How many lines of the data include the string "FMBH"? State the number and nothing else.

(Stored items from a collection)
━━━━━━━━━━━━━━━━━━━━
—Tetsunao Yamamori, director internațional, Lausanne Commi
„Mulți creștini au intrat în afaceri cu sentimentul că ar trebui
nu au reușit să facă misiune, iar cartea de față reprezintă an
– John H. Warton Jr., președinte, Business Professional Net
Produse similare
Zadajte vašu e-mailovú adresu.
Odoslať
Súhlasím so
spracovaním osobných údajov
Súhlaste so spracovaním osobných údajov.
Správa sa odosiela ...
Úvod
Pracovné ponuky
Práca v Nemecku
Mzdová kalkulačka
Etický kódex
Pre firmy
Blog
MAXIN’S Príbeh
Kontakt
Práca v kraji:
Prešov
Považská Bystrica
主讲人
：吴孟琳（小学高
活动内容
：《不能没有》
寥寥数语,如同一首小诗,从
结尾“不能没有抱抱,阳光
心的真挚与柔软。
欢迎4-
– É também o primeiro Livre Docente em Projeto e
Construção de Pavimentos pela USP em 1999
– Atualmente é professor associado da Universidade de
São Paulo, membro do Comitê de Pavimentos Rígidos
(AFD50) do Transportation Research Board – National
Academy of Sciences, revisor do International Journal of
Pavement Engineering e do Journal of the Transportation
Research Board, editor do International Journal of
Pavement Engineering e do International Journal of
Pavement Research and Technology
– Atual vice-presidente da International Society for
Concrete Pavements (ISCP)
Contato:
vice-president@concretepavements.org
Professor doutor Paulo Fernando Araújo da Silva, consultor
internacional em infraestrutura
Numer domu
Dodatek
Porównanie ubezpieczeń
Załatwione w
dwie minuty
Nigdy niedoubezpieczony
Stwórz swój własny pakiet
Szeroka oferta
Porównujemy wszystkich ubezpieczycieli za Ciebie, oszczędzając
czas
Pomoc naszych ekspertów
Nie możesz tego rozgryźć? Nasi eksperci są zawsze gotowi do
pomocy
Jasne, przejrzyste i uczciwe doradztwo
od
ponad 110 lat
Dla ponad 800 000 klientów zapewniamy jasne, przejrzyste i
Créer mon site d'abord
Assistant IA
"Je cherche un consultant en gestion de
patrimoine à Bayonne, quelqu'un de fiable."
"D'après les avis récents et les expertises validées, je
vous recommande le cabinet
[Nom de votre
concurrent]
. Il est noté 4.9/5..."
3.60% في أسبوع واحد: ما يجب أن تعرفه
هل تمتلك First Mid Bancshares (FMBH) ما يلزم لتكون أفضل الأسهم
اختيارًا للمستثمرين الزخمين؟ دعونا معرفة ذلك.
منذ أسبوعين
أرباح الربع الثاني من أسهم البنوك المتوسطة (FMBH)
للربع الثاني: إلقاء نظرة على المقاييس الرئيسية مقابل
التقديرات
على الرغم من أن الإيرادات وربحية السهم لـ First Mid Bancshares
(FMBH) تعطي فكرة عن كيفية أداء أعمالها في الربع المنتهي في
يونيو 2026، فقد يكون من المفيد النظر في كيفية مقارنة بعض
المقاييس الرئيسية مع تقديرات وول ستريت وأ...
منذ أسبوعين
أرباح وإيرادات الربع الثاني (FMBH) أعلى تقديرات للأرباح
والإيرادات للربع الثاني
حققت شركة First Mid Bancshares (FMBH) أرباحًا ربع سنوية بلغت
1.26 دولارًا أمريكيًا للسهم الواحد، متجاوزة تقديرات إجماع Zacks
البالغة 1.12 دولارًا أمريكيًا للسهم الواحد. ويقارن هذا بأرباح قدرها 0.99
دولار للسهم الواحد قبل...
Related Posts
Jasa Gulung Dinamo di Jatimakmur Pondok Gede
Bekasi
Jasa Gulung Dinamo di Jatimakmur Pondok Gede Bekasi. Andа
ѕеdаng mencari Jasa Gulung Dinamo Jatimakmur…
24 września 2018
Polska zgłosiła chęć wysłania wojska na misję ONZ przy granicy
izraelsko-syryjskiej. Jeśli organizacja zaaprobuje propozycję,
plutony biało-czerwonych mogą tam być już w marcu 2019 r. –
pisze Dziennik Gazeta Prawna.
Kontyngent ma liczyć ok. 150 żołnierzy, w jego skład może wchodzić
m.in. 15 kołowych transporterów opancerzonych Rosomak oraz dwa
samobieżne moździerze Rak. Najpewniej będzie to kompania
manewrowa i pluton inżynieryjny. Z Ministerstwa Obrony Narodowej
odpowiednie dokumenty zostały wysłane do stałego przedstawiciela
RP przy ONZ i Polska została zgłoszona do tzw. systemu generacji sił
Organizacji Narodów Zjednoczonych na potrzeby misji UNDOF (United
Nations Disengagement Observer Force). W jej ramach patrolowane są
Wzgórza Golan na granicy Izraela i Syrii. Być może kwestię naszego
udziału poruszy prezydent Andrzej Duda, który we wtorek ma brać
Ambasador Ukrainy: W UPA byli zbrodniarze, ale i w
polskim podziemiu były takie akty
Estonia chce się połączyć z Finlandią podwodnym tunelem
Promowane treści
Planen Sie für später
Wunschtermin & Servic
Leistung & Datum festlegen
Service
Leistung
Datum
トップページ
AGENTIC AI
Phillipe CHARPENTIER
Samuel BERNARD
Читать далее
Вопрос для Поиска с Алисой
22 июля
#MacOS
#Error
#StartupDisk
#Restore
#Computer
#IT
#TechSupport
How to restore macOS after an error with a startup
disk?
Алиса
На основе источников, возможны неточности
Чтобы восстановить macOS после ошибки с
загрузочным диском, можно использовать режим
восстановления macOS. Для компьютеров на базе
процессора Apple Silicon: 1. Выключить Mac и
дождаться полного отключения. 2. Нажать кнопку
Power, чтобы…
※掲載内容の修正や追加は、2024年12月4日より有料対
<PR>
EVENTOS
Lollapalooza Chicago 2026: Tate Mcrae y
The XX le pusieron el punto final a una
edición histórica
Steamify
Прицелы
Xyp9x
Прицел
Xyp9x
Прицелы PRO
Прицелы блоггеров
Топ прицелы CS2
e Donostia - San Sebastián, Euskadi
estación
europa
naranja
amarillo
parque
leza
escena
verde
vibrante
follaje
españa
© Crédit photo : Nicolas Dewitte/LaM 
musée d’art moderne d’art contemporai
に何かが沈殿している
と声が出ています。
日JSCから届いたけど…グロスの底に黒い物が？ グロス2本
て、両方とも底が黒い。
━━━━━━━━━━━━━━━━━━━━
▶ [Your response]: 5